I am the Parent of 3 special needs children, 16, 15, & 13. As I am truly blessed and grateful everyday for their incredible beings, I am also in a constant defense mode. My children have been discriminated against & bullied in the Middletown, NJ school district for the past 10 years. I can’t imagine the day that I will be able to put down my shield & sword as I am sure that I will not no what to do with myself. How can a child of any age be able to stand up for themselves when so many stand against them. I have trouble knowing what is the right course of action, and just a few days ago my son was assaulted in a locker room in which the school’s punishment was to suspend the attacker for two days. How will that punishment teach that other child about what he did wrong? What message are they sending to my son again?

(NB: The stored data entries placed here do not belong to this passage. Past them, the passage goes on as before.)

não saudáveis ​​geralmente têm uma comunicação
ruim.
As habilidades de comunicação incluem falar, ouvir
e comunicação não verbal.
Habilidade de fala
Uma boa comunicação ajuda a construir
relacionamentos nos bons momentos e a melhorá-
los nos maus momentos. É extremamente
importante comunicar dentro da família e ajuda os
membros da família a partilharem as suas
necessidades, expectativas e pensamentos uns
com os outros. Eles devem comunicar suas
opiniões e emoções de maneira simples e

I wish I had all the answer’s but not sword will be put down anytime soon in my situation.

October 25, 2009 at 11:59 am
(2) Michele :

Hi,
I can empathize completely with your article. I have the unfortunate double edged sword of being a teacher of high school students with autism and having a son, recently diagnosed with Aspergers. The first question asked is why didn’t you get him identified earlier since you know so much?
I have the same answer as all parents-I didn’t want to look or name it.
I too knew that my son was being bullied, held against lockers, grabbed, having his belongings broken,locker tied shut etc…, but my two other children along with G. begged me not to do anything for fear of making things worse. On April 1st last year, one of the bullies friend’s asked G. to write down 10 people he didn’t like, so of course he did as he was asked. The young man wrote “Death List by G.” on it and turned it in. Since then it has been hell on earth. G. was locked in the principal’s office for over 2 1/2 hours unsupervised, arrested as a Columbine Killer etc….
Since that date until now I have been fighting to get an IEP even with a neurologist’s diagnosis and attorney. G. is being treated for adjustment disorder from the trauma. I don’t believe there will come a day when I will be able to put down my sword for G. or my students This has given me a new perspective on parenthood and unconditional love.